Lightening and household smoke alarms

Lightening and household smoke alarms

(OP)
My home was constructed 4 years ago.  We have 5 standard smoke alarms and 2 combo smoke/CO detectors in the house.  They are all hardwired to the home power.  All alarms activate whenever a single unit activates.

The problem, whenever we have relatively close lightening strikes, the alarms go off.  I haven't found anyone who can tell me why or what to do about it other than that i should replace ALL of my alarms in the house because one or more are defective.  With 7 units in the house, I am not really interested in that solution yet.

I would like to know why this is occurring and any ideas people have to solve the problem other than full replacement.  
 


Marc Whitney
www.thelogicongroup.com

RE: Lightening and household smoke alarms

I had similar issues with wired smoke detectors going off due to RF interference.  I switched to battery-powered smoke detectors - no more problem.

If you want to keep the wired detectors, first make sure the ground path (green wire) is good - tight connections with no corroded terminals, etc.  

The next thing to try is to install some type of common-mode filter on the incoming ac power leads, probably some clamp-on ferrite beads or something similar.  The ac power leads make a great antenna for picking up RF and lightning can generate a lot of that.

I would not be convinced that replacement of thee existing units will 100% solve the problem, unless the new units have beefed-up isolation and filtering.  

David Castor
www.cvoes.com

RE: Lightening and household smoke alarms

Assuming North America: Those type of smoke alarms are typically wired up using 14-3 cable (3 wires, plus ground wire); same cable as used with 3-way switch devices and split outlets in the kitchen.

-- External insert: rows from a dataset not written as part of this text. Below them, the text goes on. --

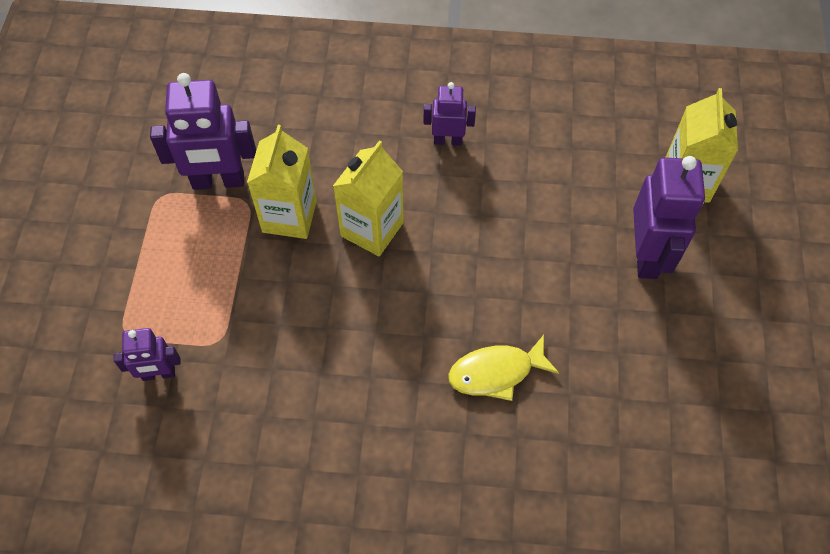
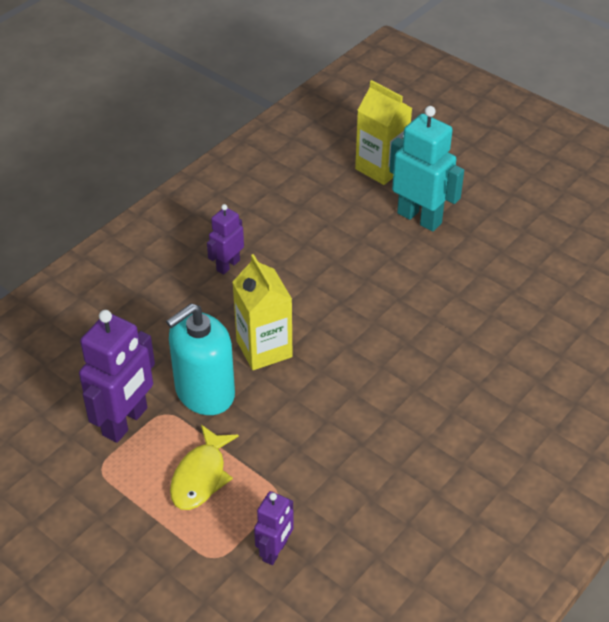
camera: 55 degrees left, 15 degrees down
yellow carton [247,125,317,239] -> turquoise soap dispenser [166,303,235,415]
yellow fish [448,335,559,401] -> yellow fish moved to [170,425,239,510]
purple robot [633,156,705,279] -> turquoise robot [389,106,464,232]

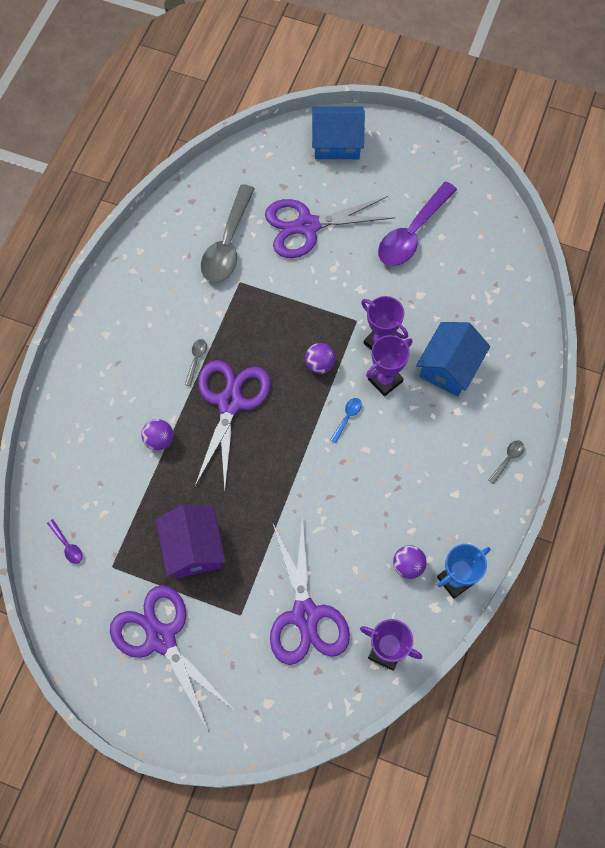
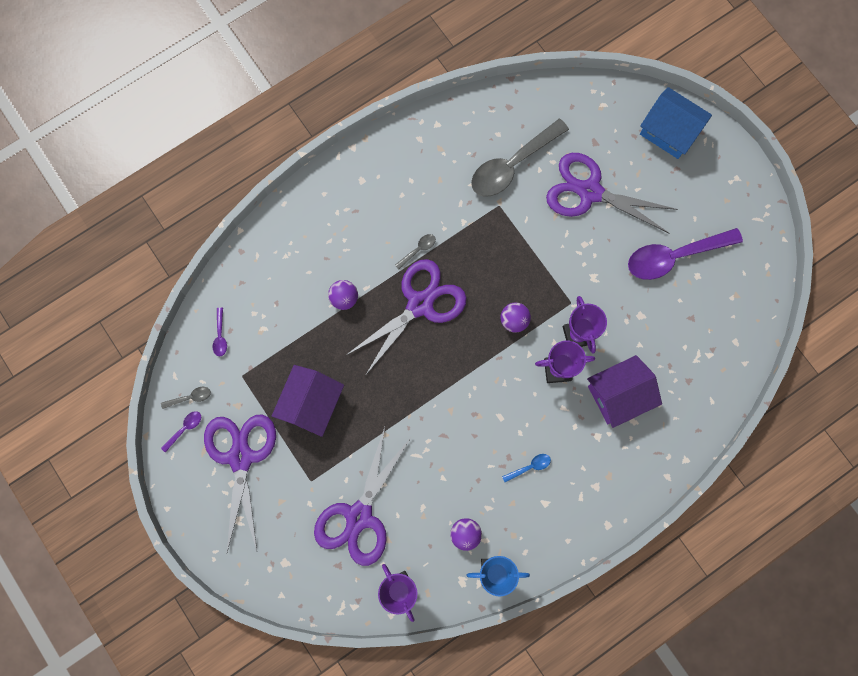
camera: 35 degrees right, 10 degrees up
blue spoon [330,398,362,443] -> blue spoon moved to [502,454,551,482]
blue house [416,322,490,396] -> purple house [587,355,662,428]
grey spoon [488,440,524,484] -> grey spoon moved to [161,387,211,409]
none -> purple spoon [161,411,201,453]

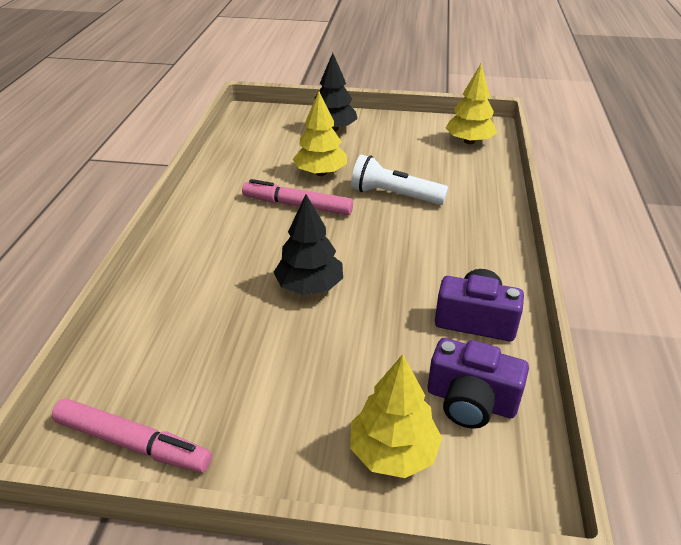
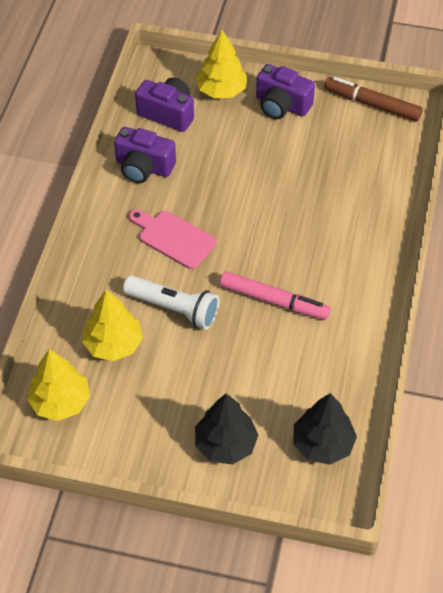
camera: 175 degrees left, 15 degrees up
pink marker [52,398,212,473] -> brown marker [324,77,423,121]
black tree [274,194,343,295] -> black tree moved to [293,393,357,465]
yellow tree [293,92,347,176] -> yellow tree moved to [82,290,143,361]
none -> pink cutting board [129,209,217,269]
none -> purple camera [256,64,315,119]

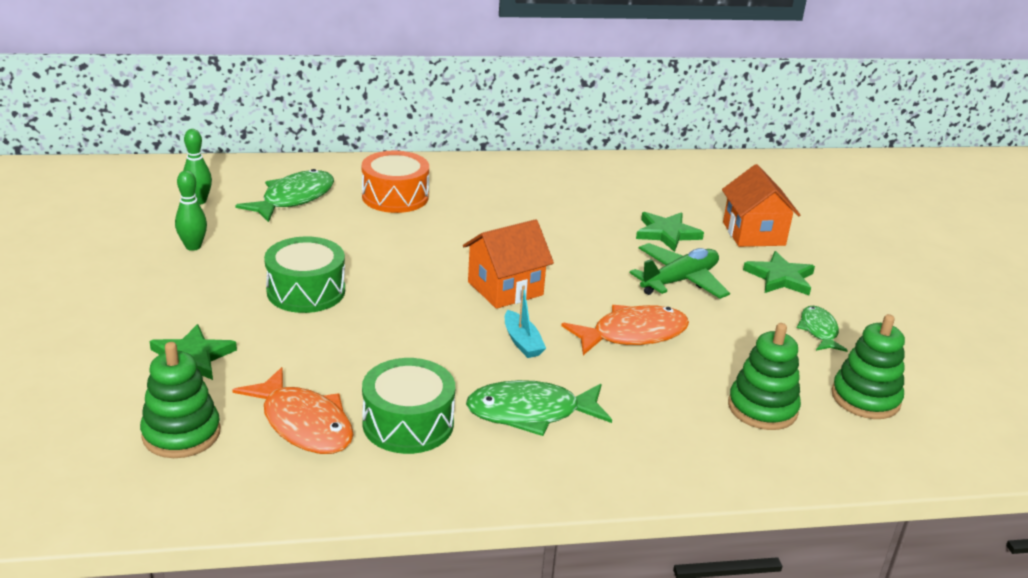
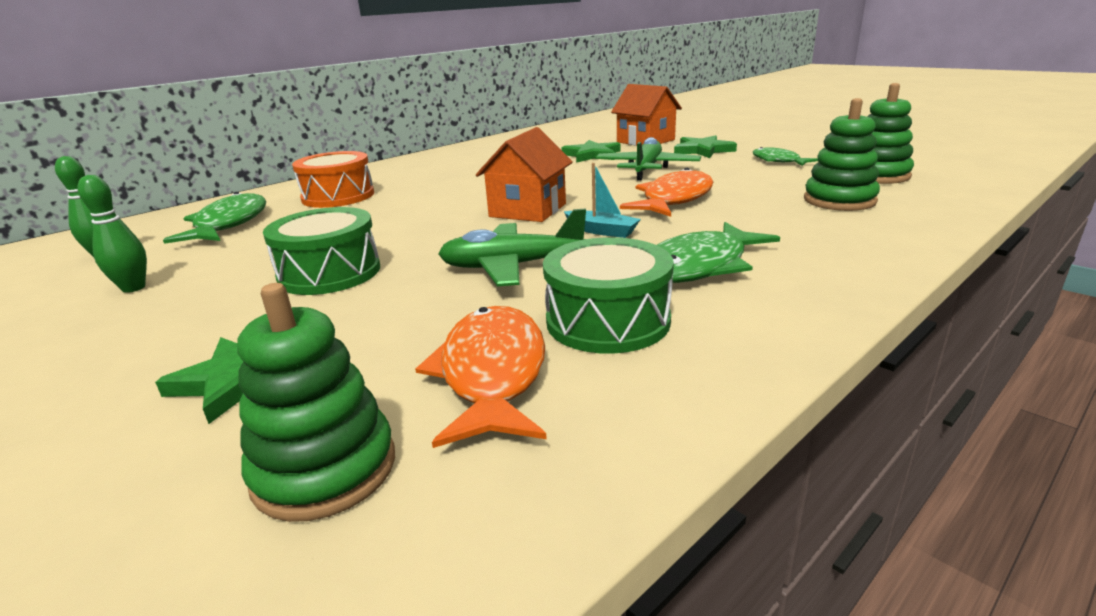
camera: 30 degrees left, 5 degrees down
orange fish [232,367,354,454] -> orange fish turned 105 degrees counterclockwise [415,306,547,448]
none -> green plane [438,209,586,286]

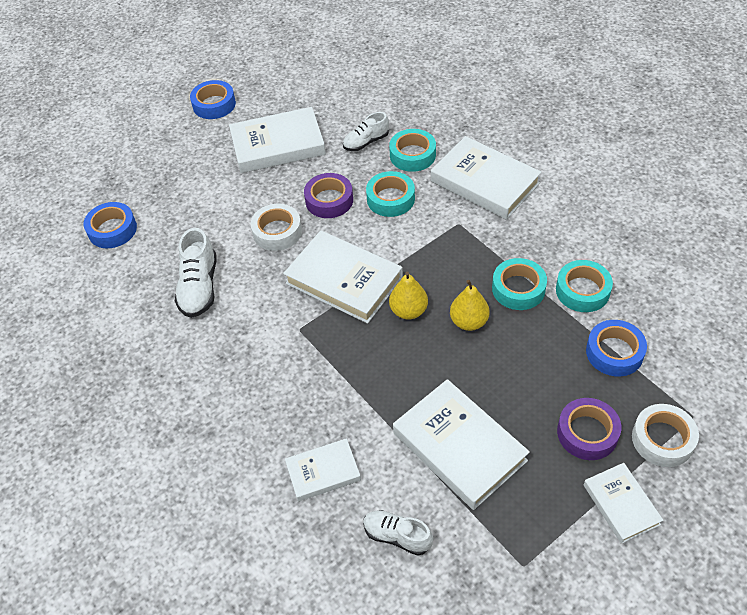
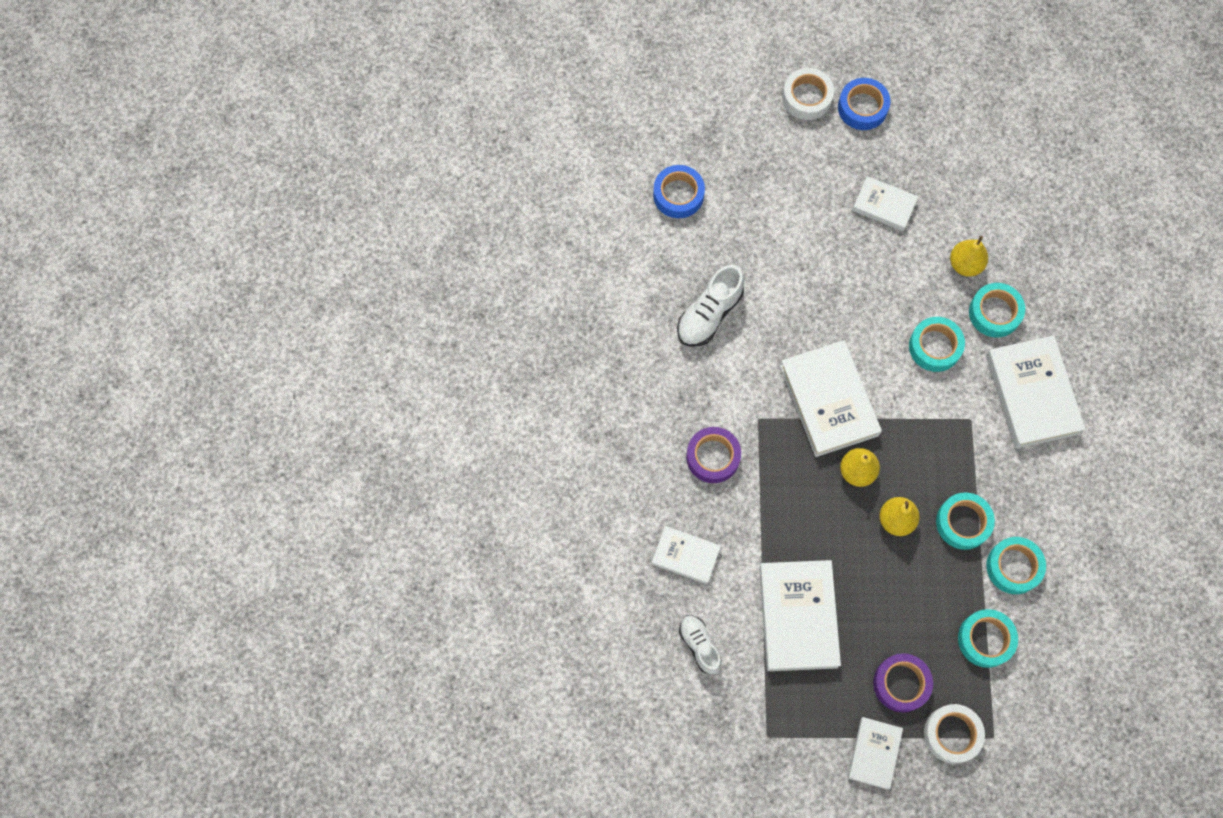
camera: 35 degrees right, 20 degrees up
white book [229,107,326,173] -> white book [852,176,918,231], size x0.57
white tape [251,204,302,251] -> white tape moved to [782,68,834,120]
purple tape [304,173,353,218] -> purple tape moved to [686,427,741,483]
white shoe [343,112,389,151] -> yellow pear [950,236,988,277]
blue tape [586,320,647,377] -> turquoise tape [958,609,1018,668]

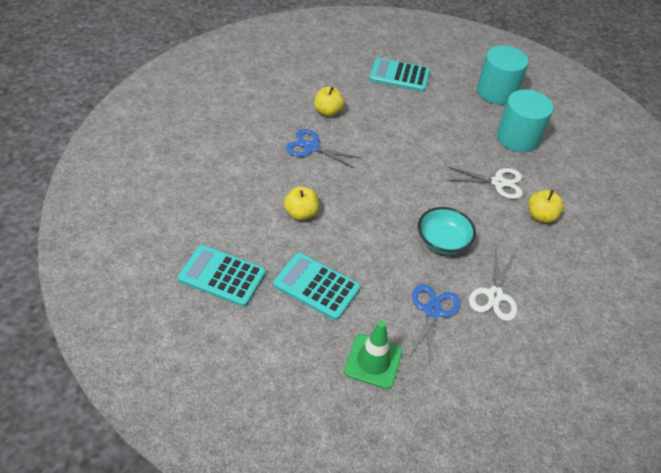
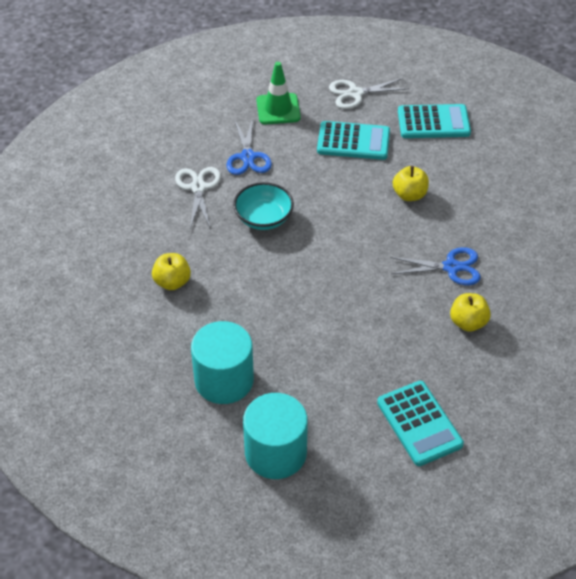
camera: 160 degrees right, 0 degrees up
turquoise calculator [369,58,430,92] -> turquoise calculator turned 75 degrees clockwise [377,381,464,466]
white scissors [448,167,523,199] -> white scissors moved to [329,78,409,109]

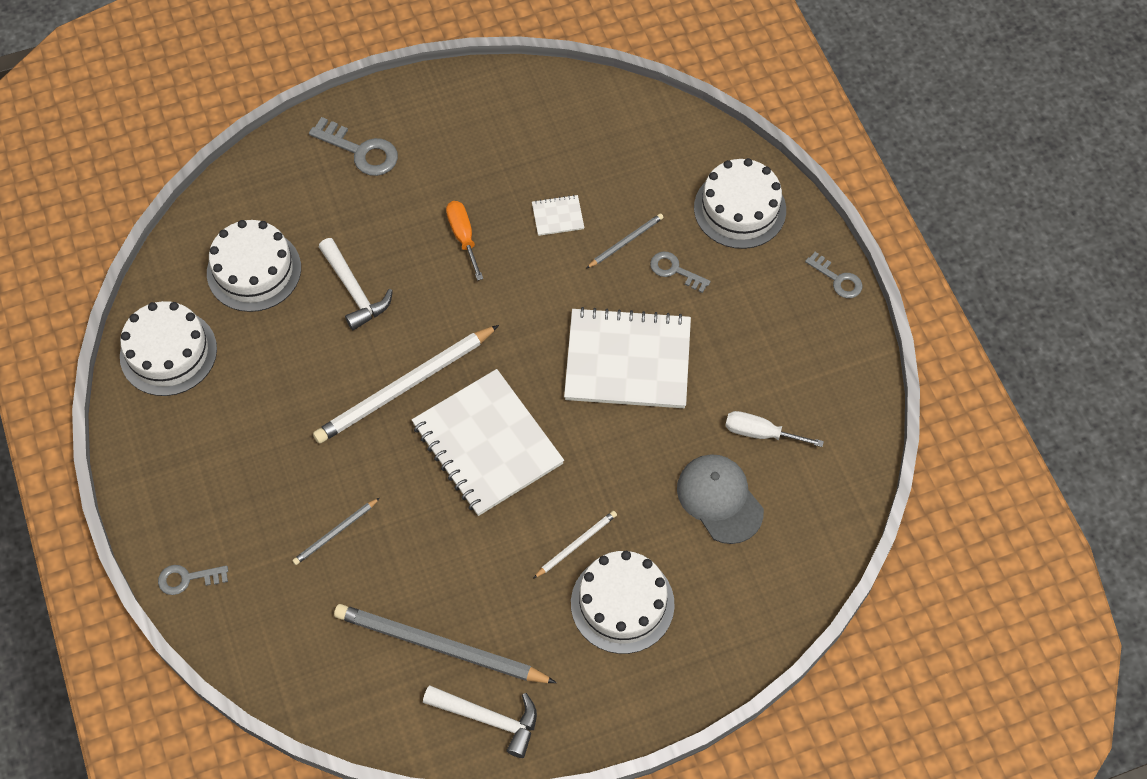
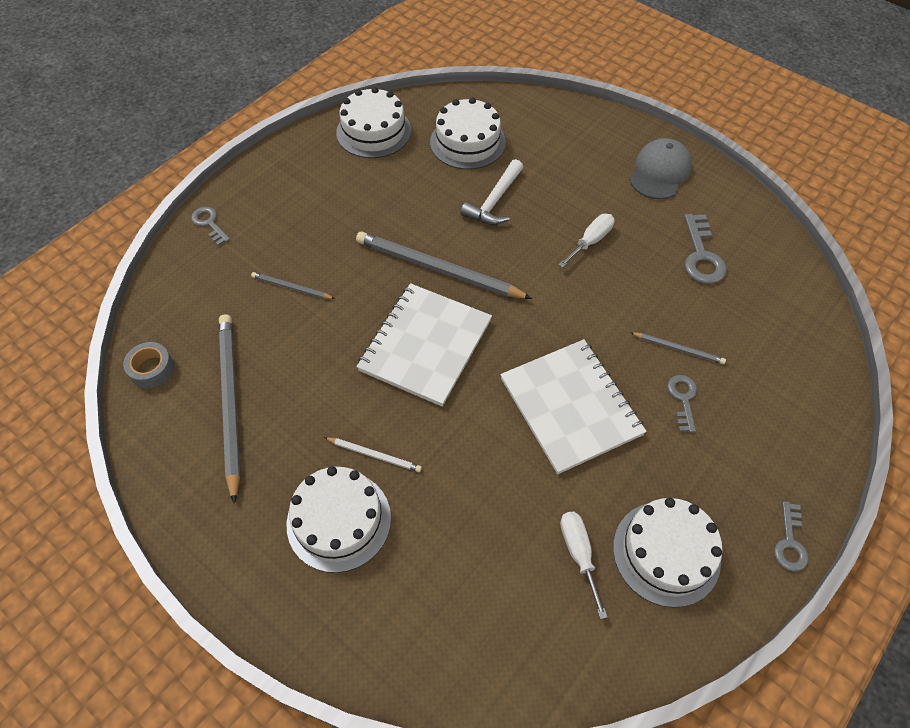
camera: 60 degrees right, 5 degrees down
grey key [309,117,398,176] -> grey key moved to [684,214,727,284]
white pencil [313,325,499,444] -> grey pencil [356,232,532,299]
white hammer [423,685,537,758] -> none
orange screwdriver [446,201,483,281] -> white screwdriver [558,214,615,268]
white notebook [532,195,584,236] -> none
grey cap [677,454,764,544] -> grey cap moved to [630,138,692,199]
white cake [694,158,786,249] -> white cake moved to [613,498,723,608]
none -> grey tape [123,342,174,388]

The 'extra' wire carries the trigger signal between the units.

It's probably the trigger signal that is most sensitive to EM pulses from *nearby* lightning strikes. If the strikes causing false alarms are further away, then it's probably riding in on the power line.

If it was me, I'd pull one down (should have a little connector), figure out the manufacturer, track them down and give them a call. Maybe they have a new version, and maybe they'll help you out. Certainly worth a call if you can contact them.

If not, then ask the local electrical supply house to recommend better models. They're usually only about $15 each, so it's not a huge expensive to replace them all. But it might require professional installation due to the wiring in of the new connector.

(You're supposed to replace smoke alarms after about ten years (?) anyway as the radioactive source decays. So even in the worst case, with four years use, it's not a total loss...)

If there's an external relay wired into your house alarm system, it needs to be compatible with the smoke alarms.

You should ALSO have a few battery powered versions scattered around.

We get lightning here too, and it sometimes triggers off my house alarm and even makes the telephone ring (not to mention causing $500 damage on two occasions). But I don't recall the smoke detectors being triggered.

Good luck.

RE: Lightening and household smoke alarms

PS: the CO2 versions would be much more than $15.
 

RE: Lightening and household smoke alarms

Yes, scratch the "2". Thank you.

RE: Lightening and household smoke alarms

And most codes now require that the smoke alarms be wired to activate all when one goes off.

Maybe your "teen" is "smoking in the bathroom"??